· Cidade do Vaticano ·

Mensagem do Pontífice por ocasião do 80º aniversário do desembarque na Normandia

É hipócrita recordar
sem condenar
«Nunca mais a guerra!»

British veteran Bernard Morgan, 100, looks on at Bayeux cemetery, on the day of commemorative events ...
06 junho 2024

Por ocasião do 80º aniversário do desembarque das tropas aliadas na Normandia durante o seguindo conflito mundial, o Papa Francisco enviou ao bispo de Bayeux e Lisieux a seguinte mensagem.

A Sua Excelência
D. Jacques Habert
Bispo de Bayeux e Lisieux

É com alegria que me uno, em pensamento e oração, a todas as pessoas reunidas nesta catedral de Bayeux para comemorar o 80º aniversário do desembarque das forças aliadas na Normandia. Saúdo todas as autoridades civis, religiosas e militares presentes.

Conservamos na memória a recordação daquele colossal e impressionante esforço coletivo e militar levado a cabo para obter o regresso à liberdade.

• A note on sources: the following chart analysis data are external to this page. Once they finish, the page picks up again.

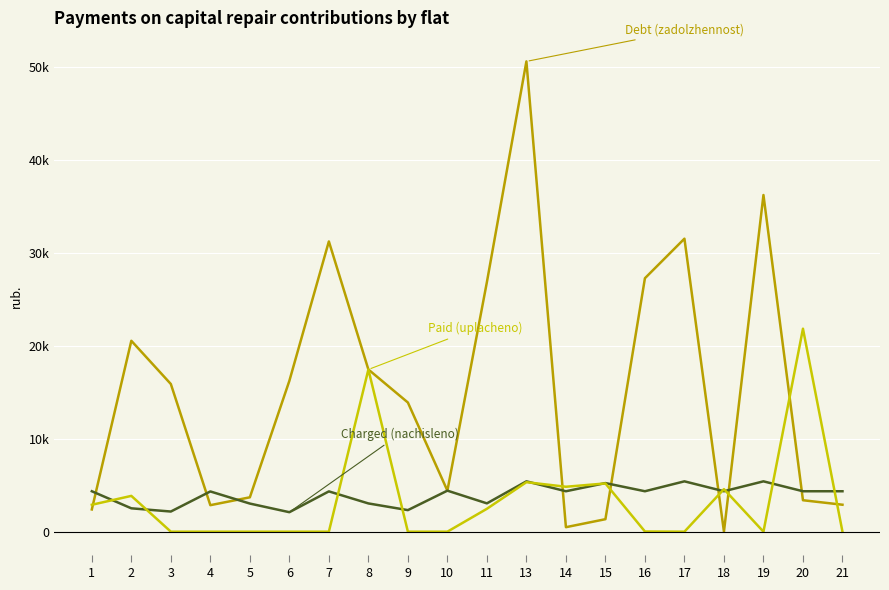

At which category is the sum across all series the highest?

13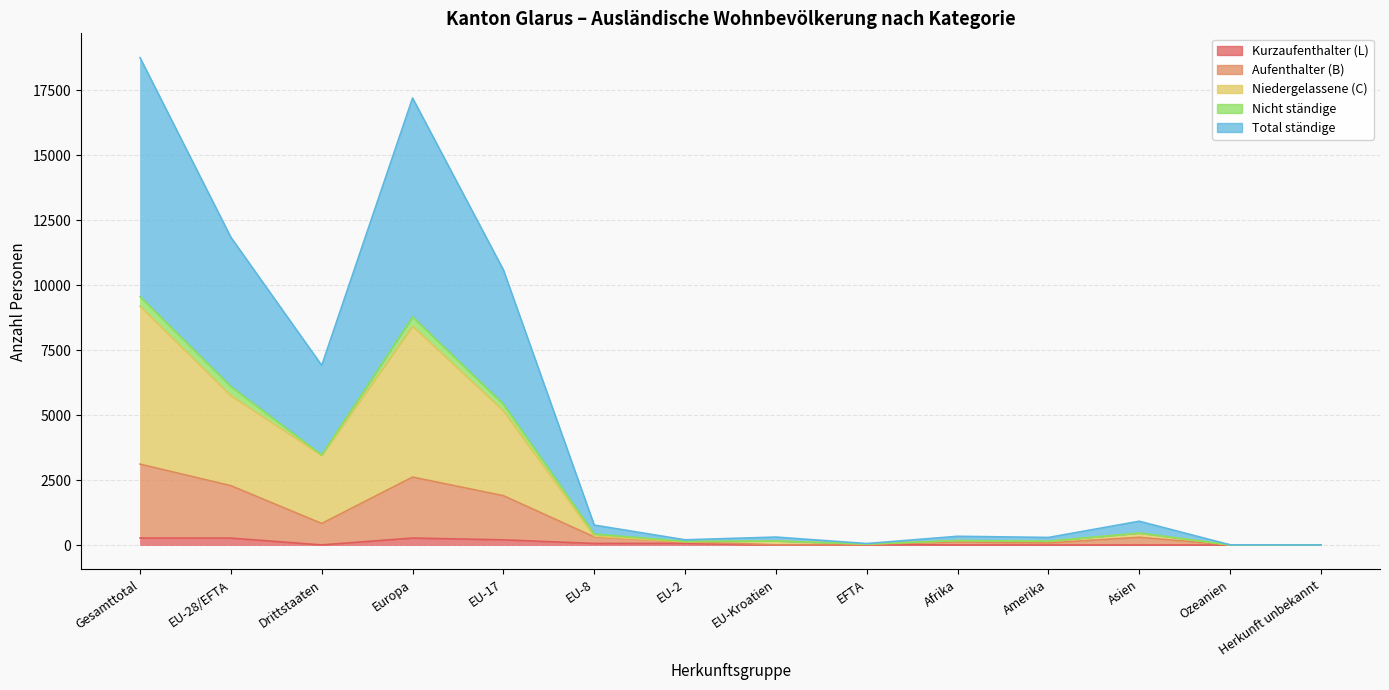

At which label is Kurzaufenthalter (L) closest to 135?

EU-17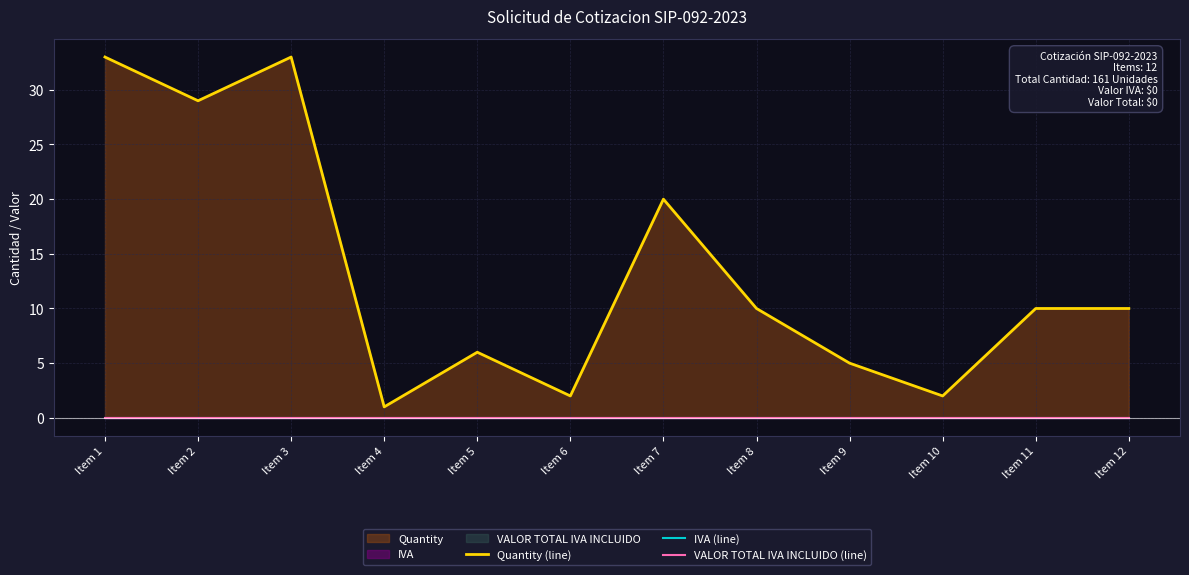

Which series has the widest spread of values?

Quantity (line)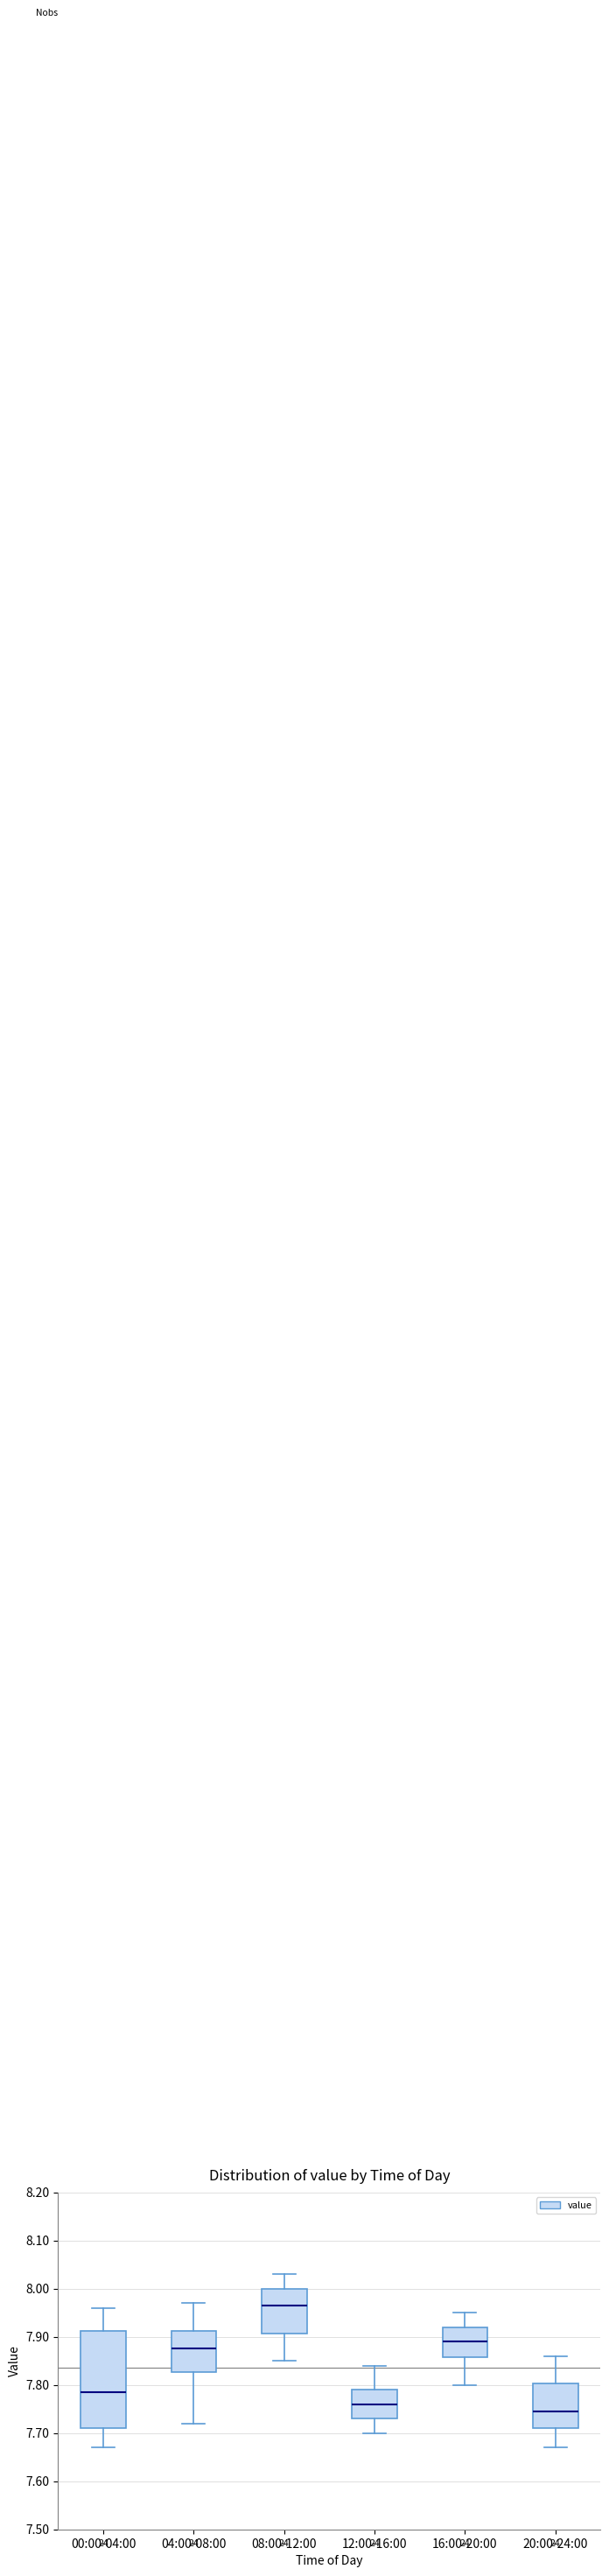

Reading left to right, read every box against the y-axis: the position of its median line, the range the box covers, and the ends of its whiskers. The values are not printed on the chart, so give them approximately, as read against the axis.

00:00-04:00: median 7.79, box 7.71 to 7.91, whiskers 7.67 to 7.96
04:00-08:00: median 7.88, box 7.83 to 7.91, whiskers 7.72 to 7.97
08:00-12:00: median 7.97, box 7.91 to 8.00, whiskers 7.85 to 8.03
12:00-16:00: median 7.76, box 7.73 to 7.79, whiskers 7.70 to 7.84
16:00-20:00: median 7.89, box 7.86 to 7.92, whiskers 7.80 to 7.95
20:00-24:00: median 7.75, box 7.71 to 7.80, whiskers 7.67 to 7.86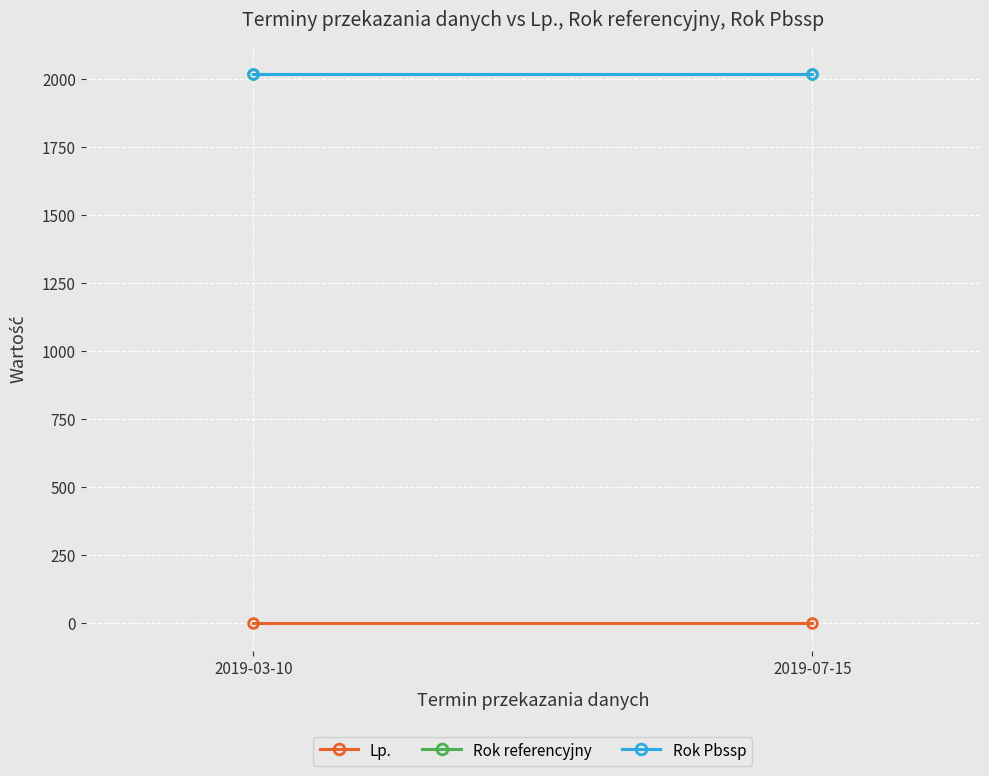

Is it true that Lp. equals 2 at 2019-07-15?

True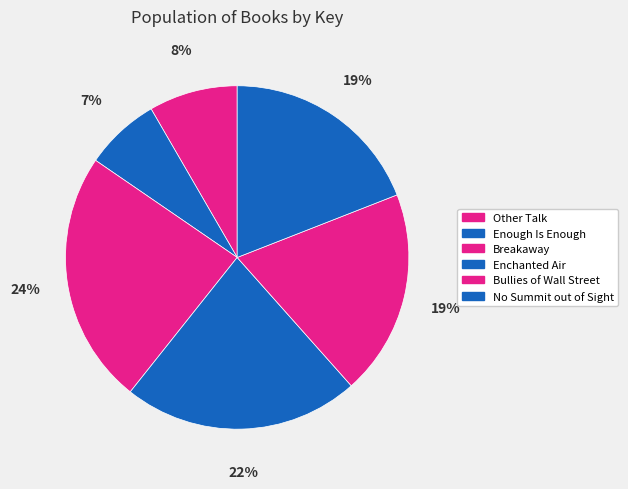

What is the total percentage of Enchanted Air and Bullies of Wall Street?

41.6%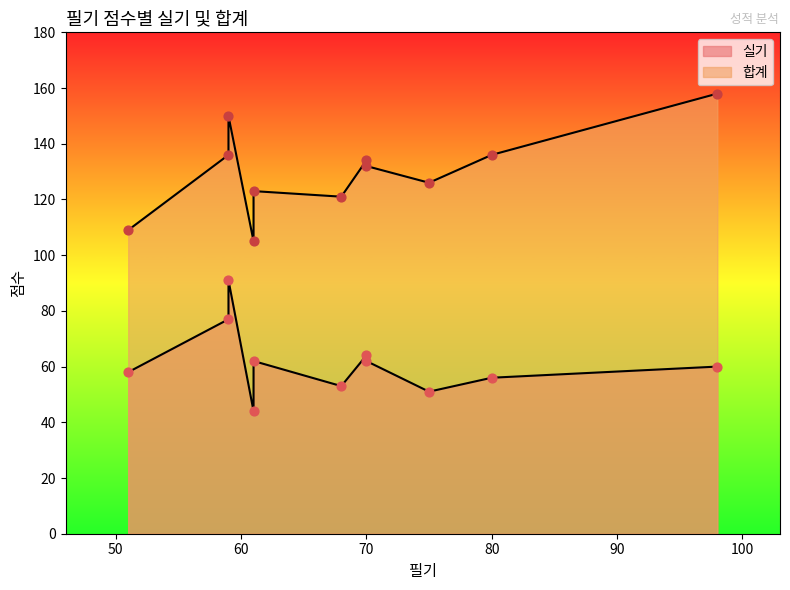

Which series has the widest spread of Y values?

합계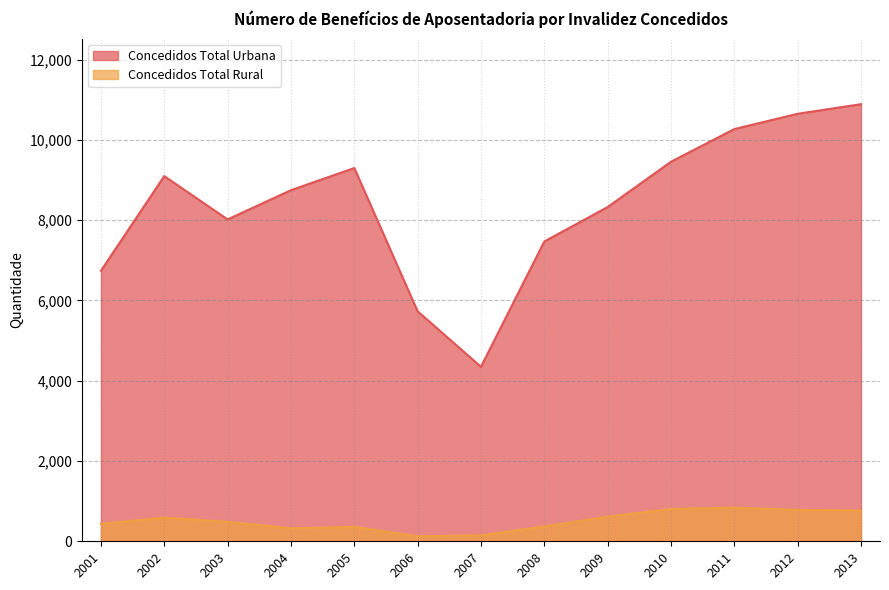

At which label does Concedidos Total Urbana first exceed 8747?

2002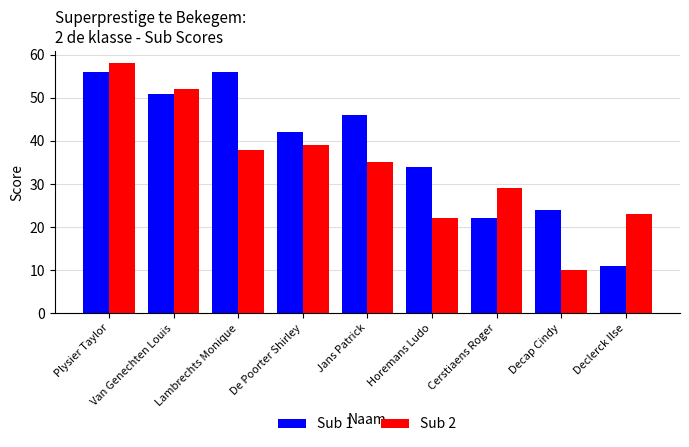

Which series has the largest total across all categories?

Sub 1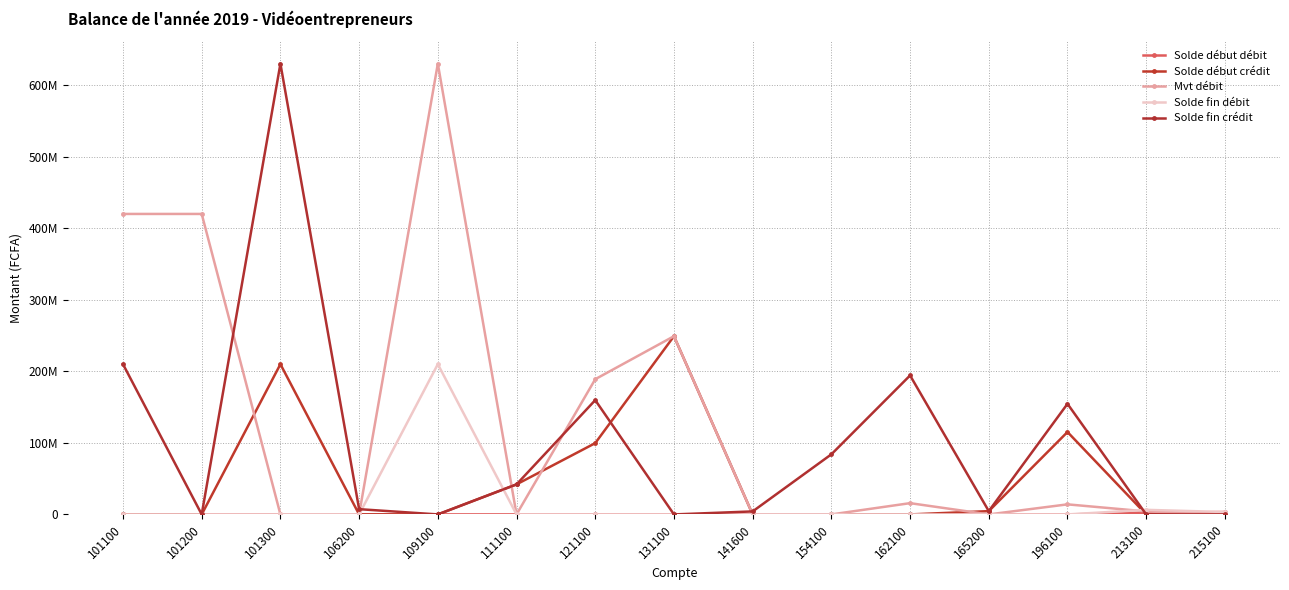

Is this an area chart (filled region under the line)?

No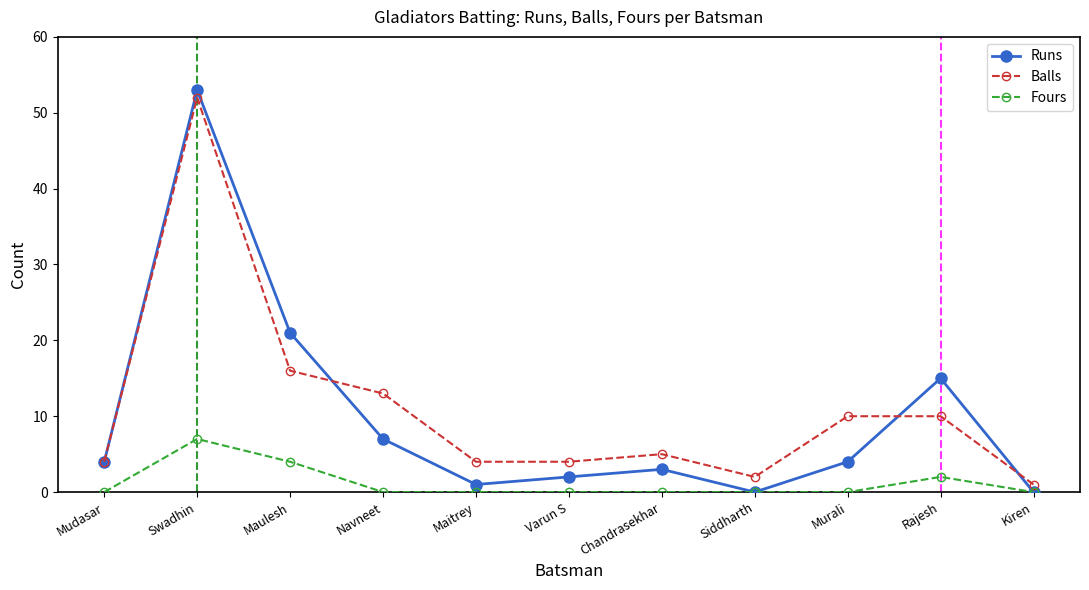

What is the difference between the maximum and minimum values in the Runs series?

53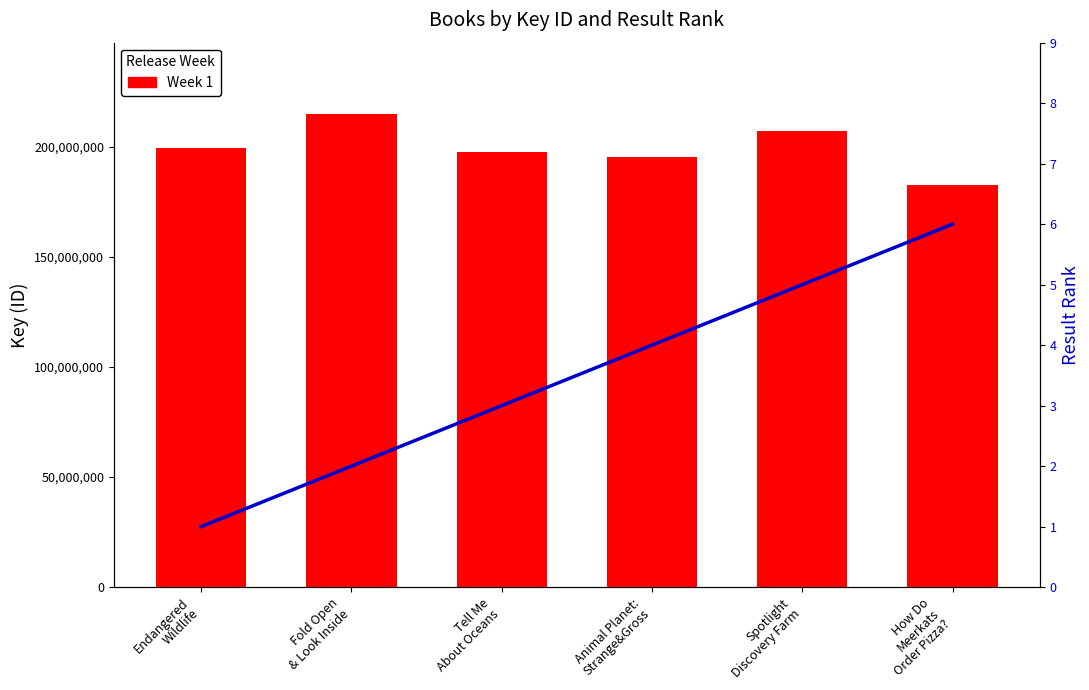

What is the minimum value shown in the chart?

1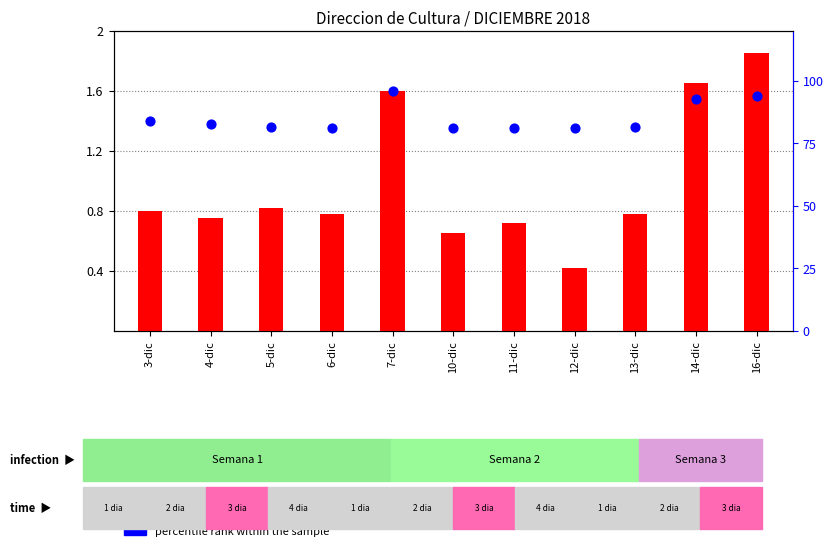

Is the value of log ratio at 13-dic greater than the value of percentile rank within the sample at 16-dic?

No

E pensemos também no preço pago por tal esforço: aqueles imensos cemitérios onde se encontram alinhadas milhares de sepulturas de soldados — na maioria muito jovens e numerosos vindos de longe — que heroicamente deram a vida, permitindo assim o fim da Segunda Guerra Mundial e o restabelecimento da paz, uma paz que — pelo menos para a Europa — dura há cerca de 80 anos. O desembarque também nos traz à mente, suscitando consternação, a imagem das cidades da Normandia completamente devastadas: Caen, Le Havre, Saint-Lô, Cherbourg, Flers, Rouen, Lisieux, Falaise, Argentan... e muitas outras; e queremos recordar inclusive as inúmeras vítimas civis inocentes e quantos sofreram aqueles terríveis bombardeamentos.

Mas o desembarque evoca, de modo mais geral, a catástrofe que representou aquele terrível conflito mundial em que tantos homens, mulheres e crianças sofreram, tantas famílias foram dilaceradas, tanta ruína foi causada. Seria inútil e hipócrita recordá-lo, sem o condenar e rejeitar definitivamente; sem renovar o clamor de São Paulo vi na tribuna da onu , em 4 de outubro de 1965: Nunca mais a guerra! Se, durante várias décadas, a recordação dos erros do passado apoiou a firme determinação de fazer tudo o que fosse possível para evitar a eclosão de um novo conflito mundial aberto, constato com amargura que hoje já não é assim e que os homens têm memória curta. Que esta comemoração nos ajude a recuperá-la!

Com efeito, é preocupante que a hipótese de um conflito generalizado às vezes seja seriamente reconsiderada, que lentamente os povos se habituem a esta inaceitável eventualidade. Os povos querem a paz! Desejam condições de estabilidade, de segurança e de prosperidade, em que cada um possa cumprir pacificamente o seu dever e o seu destino. Destruir esta nobre ordem das coisas por ambições ideológicas, nacionalistas e económicas é uma falta grave perante os homens e a história, um pecado diante de Deus.

Por isso, Excelência, quero unir-me à sua oração e à de todos os que estão reunidos na sua Catedral:

Oremos pelos homens que querem as guerras, por aqueles que as desencadeiam, que as alimentam de modo insensato, que as mantêm e prolongam inutilmente ou que lucram cinicamente com elas. Que Deus ilumine os seus corações, coloque diante dos seus olhos o cortejo de desgraças que provocam!

Rezemos pelos pacificadores. Querer a paz não é vileza, pelo contrário, exige grande coragem, a coragem de saber renunciar a algo. Ainda que o juízo dos homens às vezes seja severo e injusto para com eles, «os pacificadores... serão chamados filhos de Deus» (Mt 5, 9). Que eles se oponham à lógica implacável e obstinada do conflito, e saibam abrir caminhos pacíficos de encontro e de diálogo. Que perseverem incansavelmente nos seus propósitos e que os seus esforços sejam coroados de êxito.

Em conclusão, rezemos pelas vítimas das guerras; as guerras do passado e do presente. Que Deus acolha junto de Si todos os que morreram naqueles terríveis conflitos, e que venha em auxílio de todos os que os sofrem hoje; os pobres e os frágeis, as pessoas idosas, as mulheres e as crianças são sempre as primeiras vítimas destas tragédias.

Deus tenha piedade de nós! Invocando a proteção de São Miguel, Padroeiro da Normandia, e a intercessão da Bem-Aventurada Virgem Maria, Rainha da Paz, concedo de coração a cada um a minha Bênção.